━━━ DATA TO USE ━━━
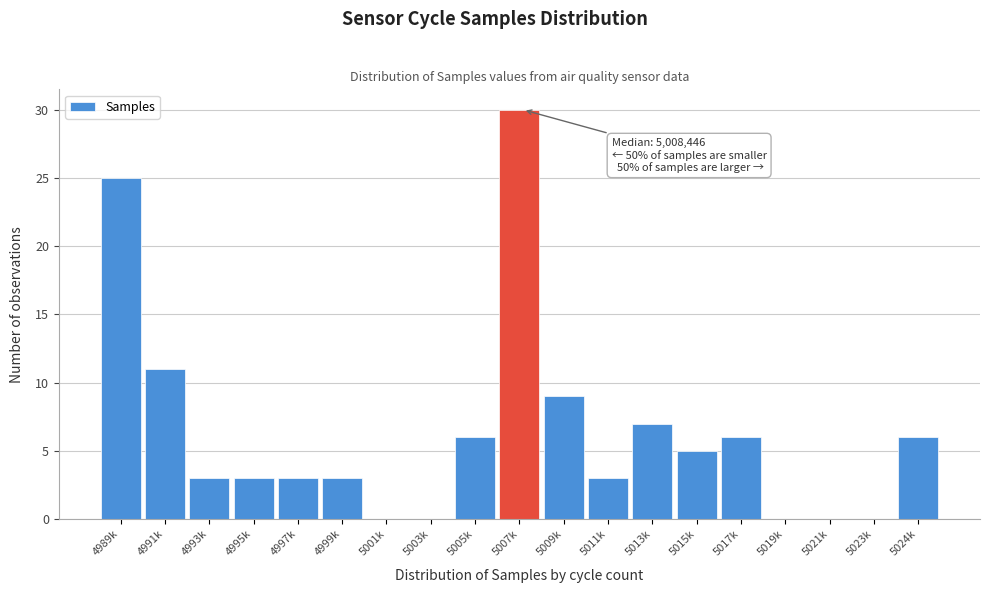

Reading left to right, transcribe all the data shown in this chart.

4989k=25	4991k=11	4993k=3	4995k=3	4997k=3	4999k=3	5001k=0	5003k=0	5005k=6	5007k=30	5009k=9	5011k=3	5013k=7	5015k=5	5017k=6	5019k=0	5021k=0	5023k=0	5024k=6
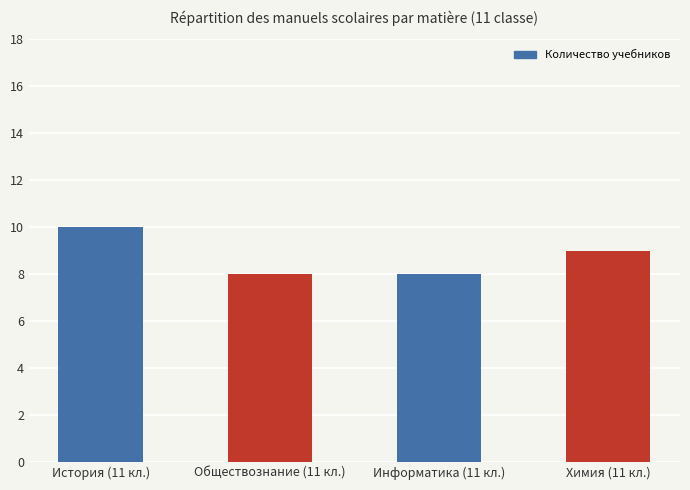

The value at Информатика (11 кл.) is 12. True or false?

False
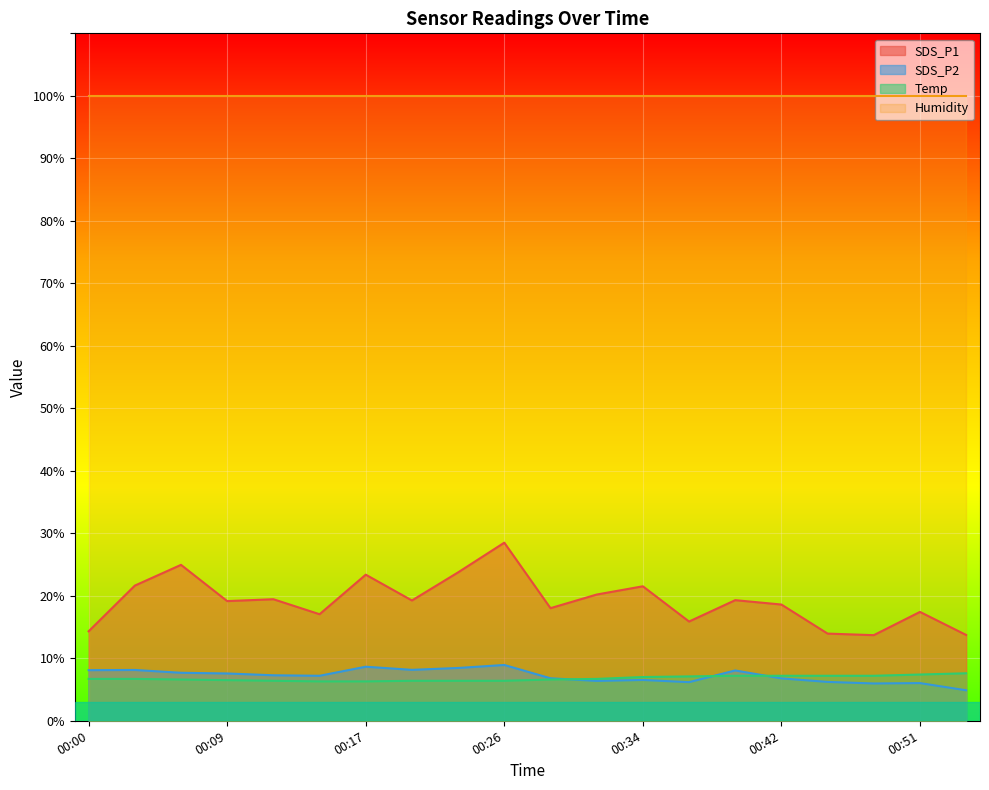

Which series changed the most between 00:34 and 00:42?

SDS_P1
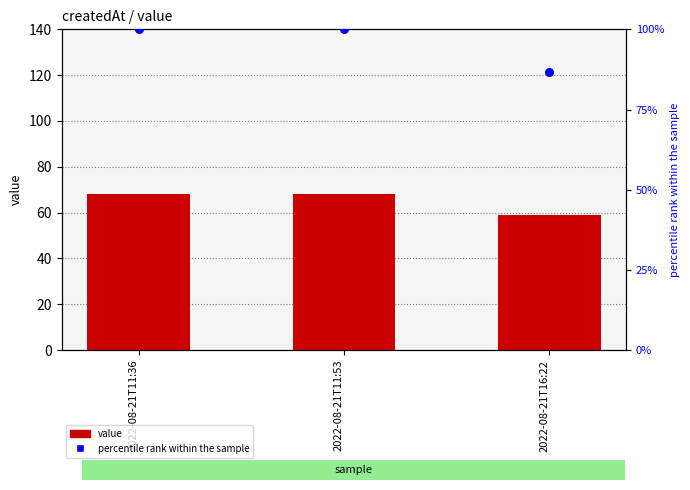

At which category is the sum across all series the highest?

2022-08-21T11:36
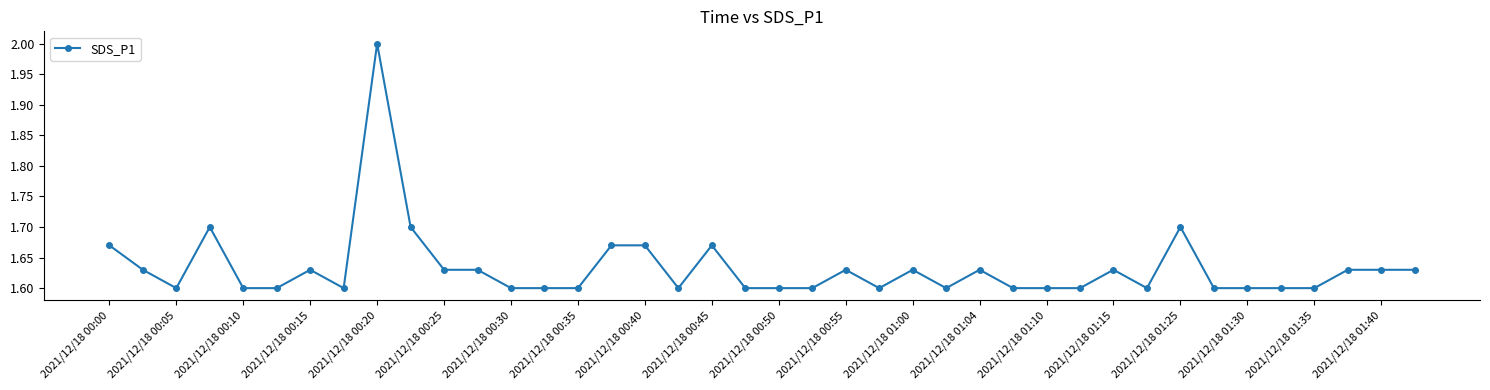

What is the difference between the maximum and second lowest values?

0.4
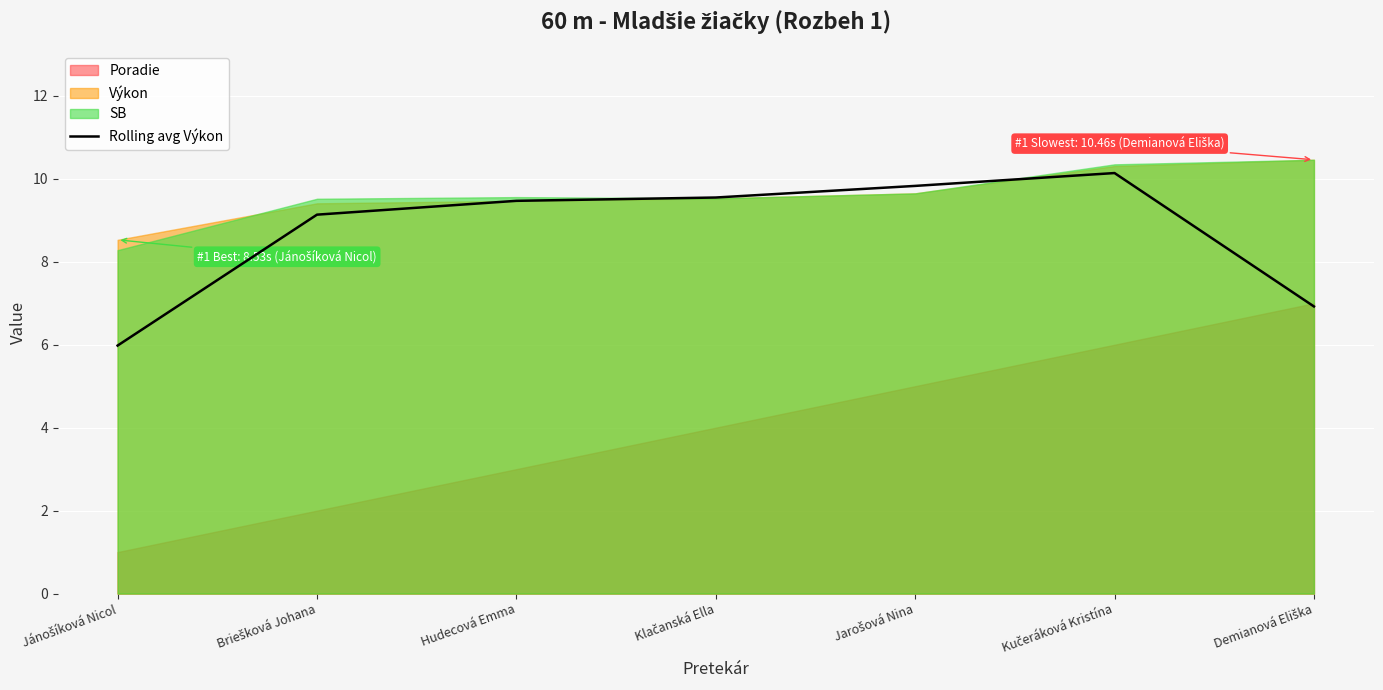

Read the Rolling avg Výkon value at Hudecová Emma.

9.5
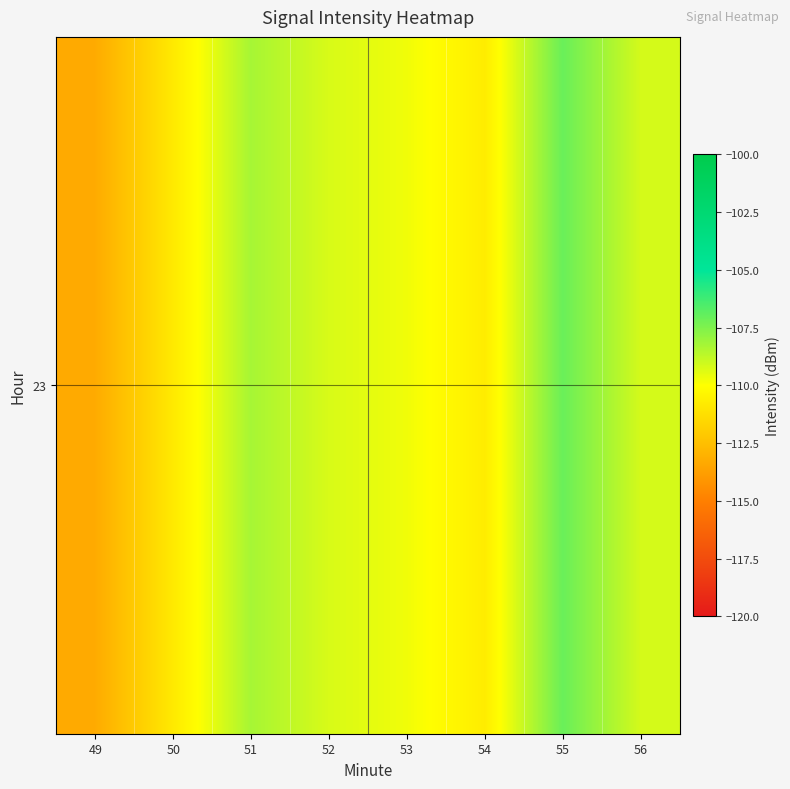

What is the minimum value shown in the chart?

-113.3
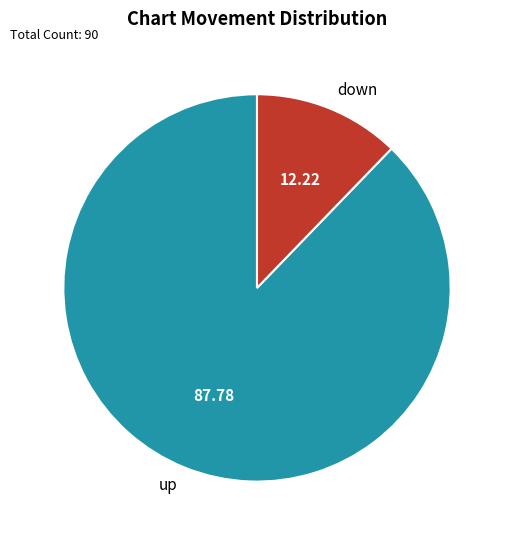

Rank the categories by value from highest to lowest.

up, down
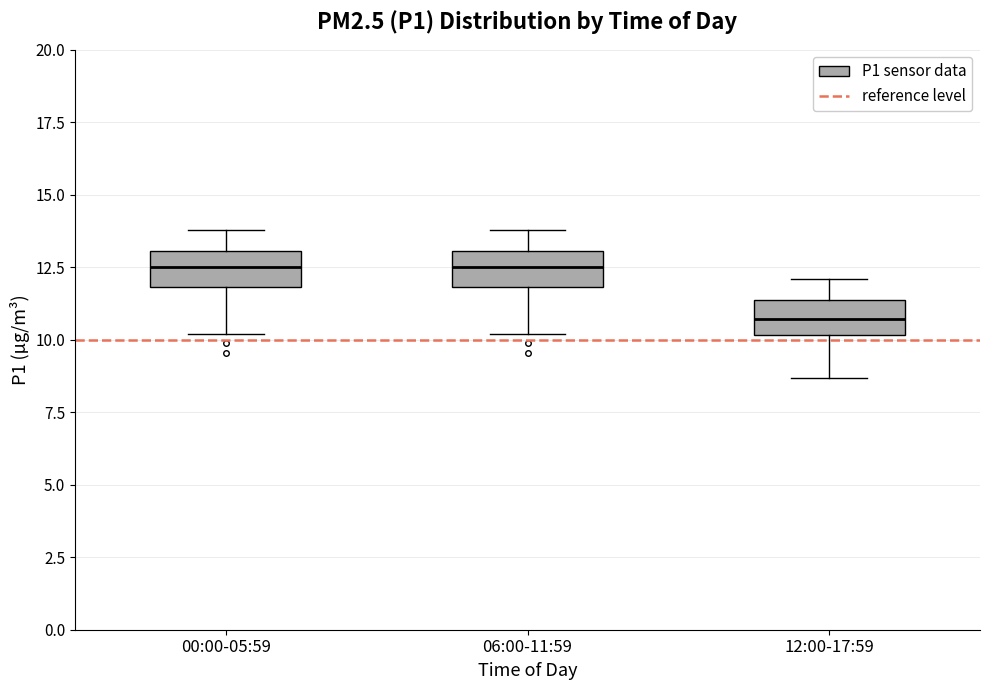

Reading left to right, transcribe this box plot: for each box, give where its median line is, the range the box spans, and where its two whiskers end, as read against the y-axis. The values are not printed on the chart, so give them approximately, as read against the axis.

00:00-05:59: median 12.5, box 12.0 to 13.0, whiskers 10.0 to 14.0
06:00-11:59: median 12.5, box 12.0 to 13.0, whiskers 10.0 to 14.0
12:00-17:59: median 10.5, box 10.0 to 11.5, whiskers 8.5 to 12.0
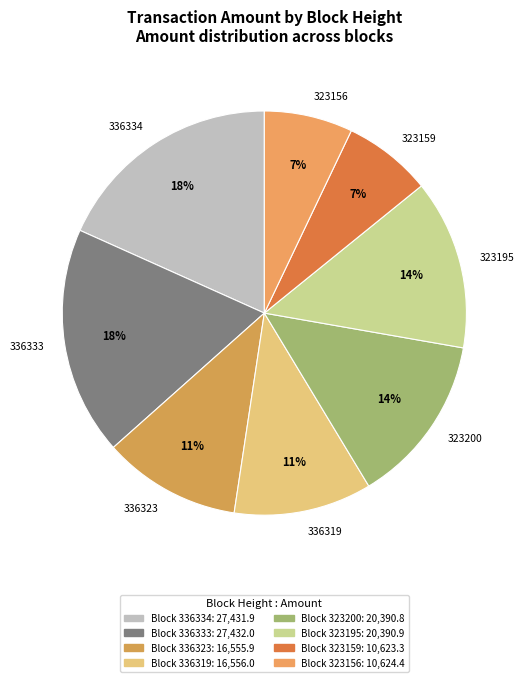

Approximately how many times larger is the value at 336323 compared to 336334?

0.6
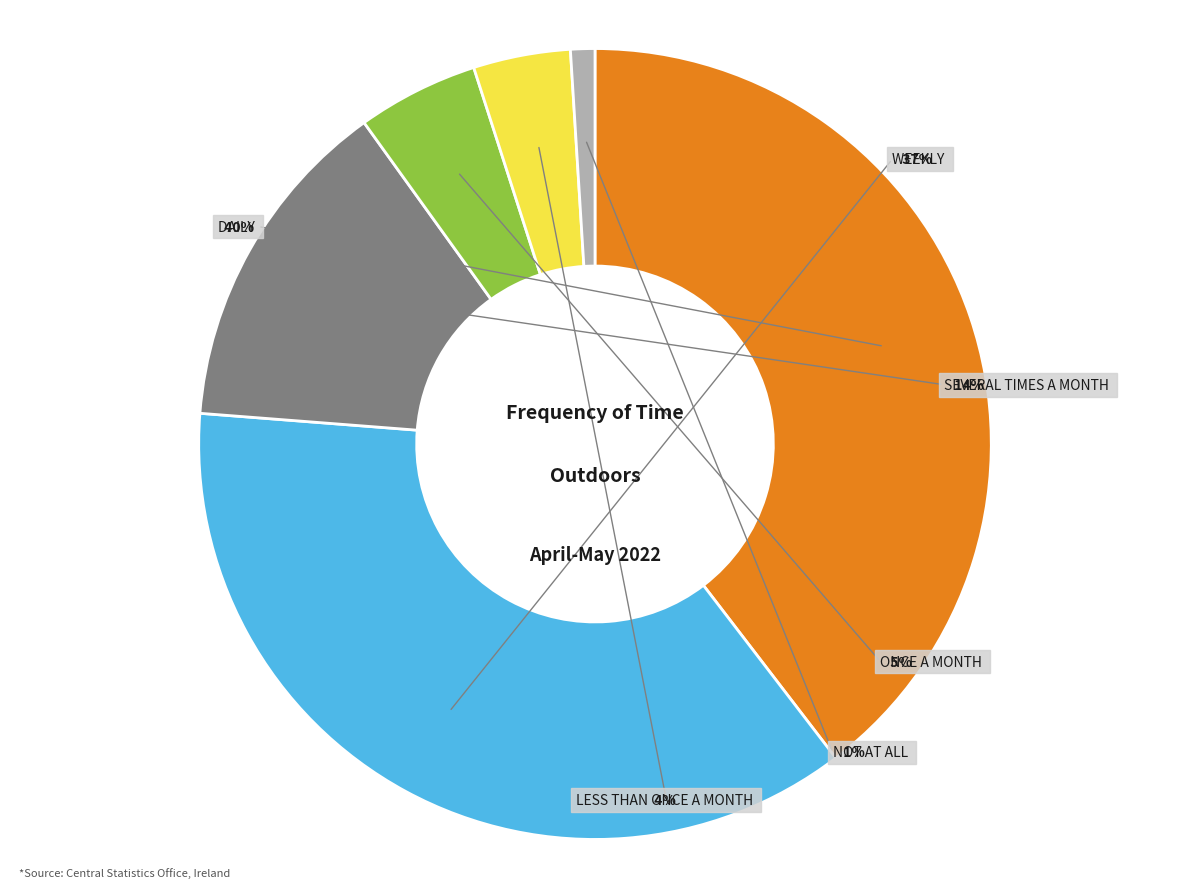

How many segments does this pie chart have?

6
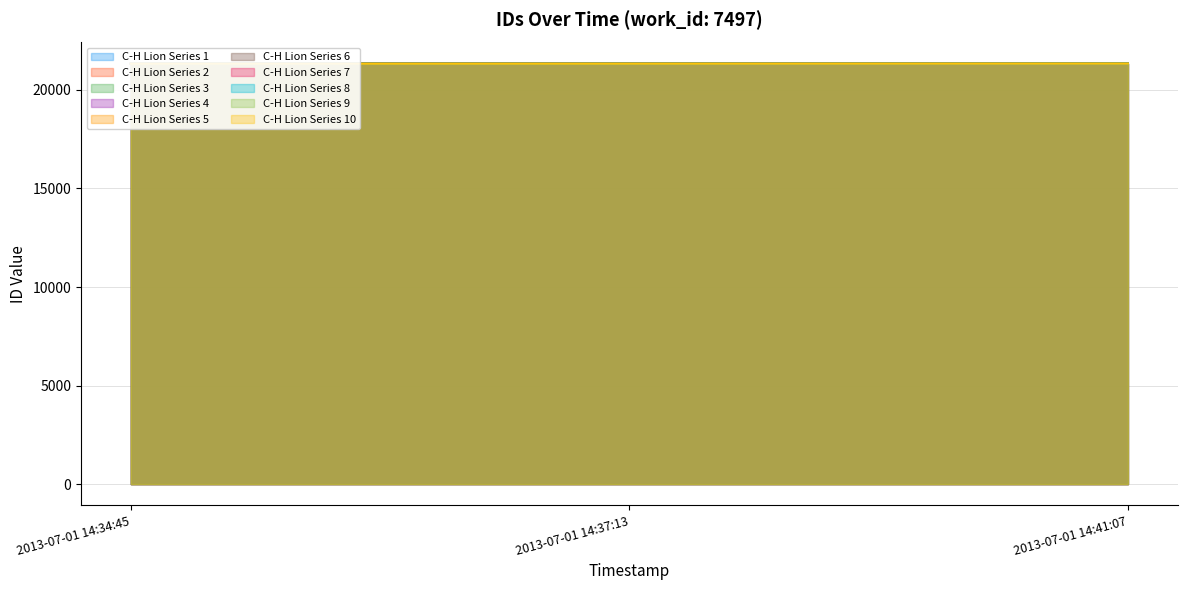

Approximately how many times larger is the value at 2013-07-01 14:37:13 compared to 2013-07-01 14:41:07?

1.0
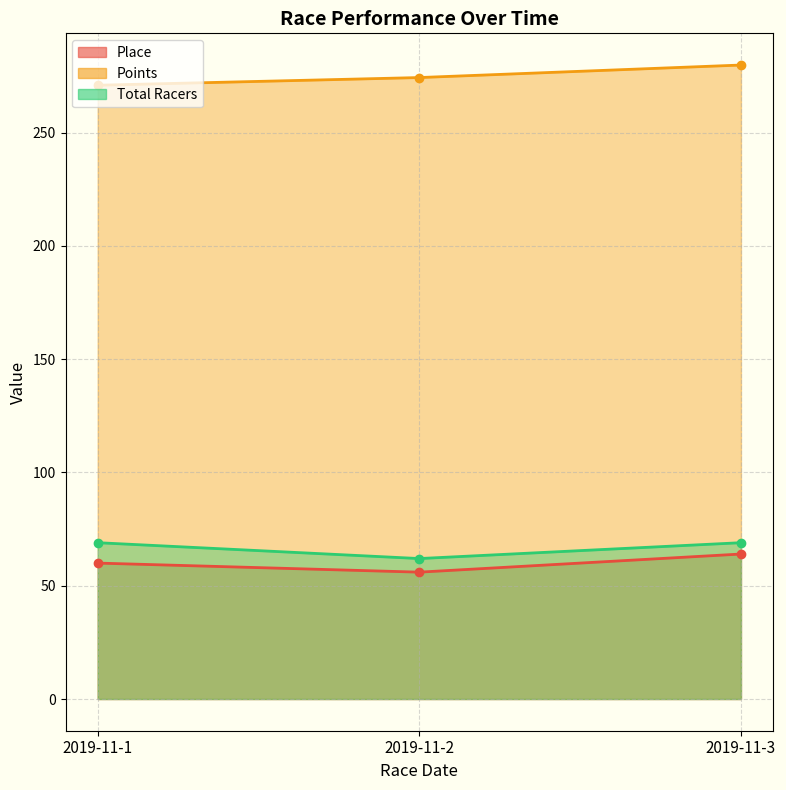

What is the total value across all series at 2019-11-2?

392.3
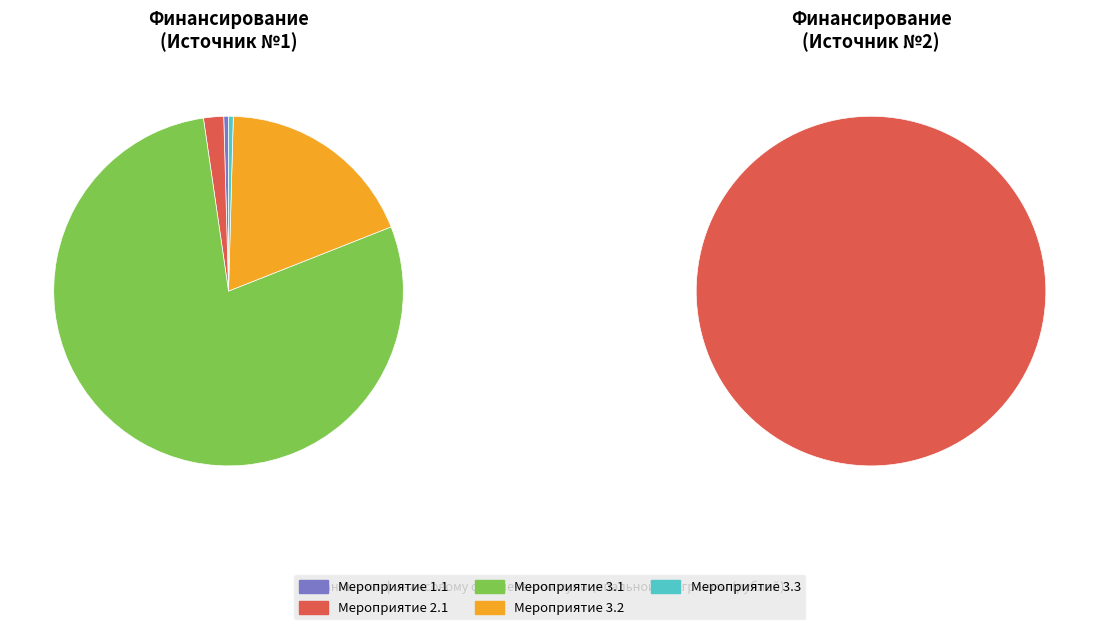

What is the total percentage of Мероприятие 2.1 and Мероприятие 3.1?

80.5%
━━━
WORK TO BE COMPLETED = Reproduce word for word everything from the line containing "Approximately how many times larger is the value at 336323" down to the final line, leaving the pictures out.

OUTPUT OF THE EXERCISE =
Approximately how many times larger is the value at 336323 compared to 336334?

0.6

How many segments does this pie chart have?

6

Approximately how many times larger is the value at 2013-07-01 14:37:13 compared to 2013-07-01 14:41:07?

1.0

What is the total value across all series at 2019-11-2?

392.3

What is the total percentage of Мероприятие 2.1 and Мероприятие 3.1?

80.5%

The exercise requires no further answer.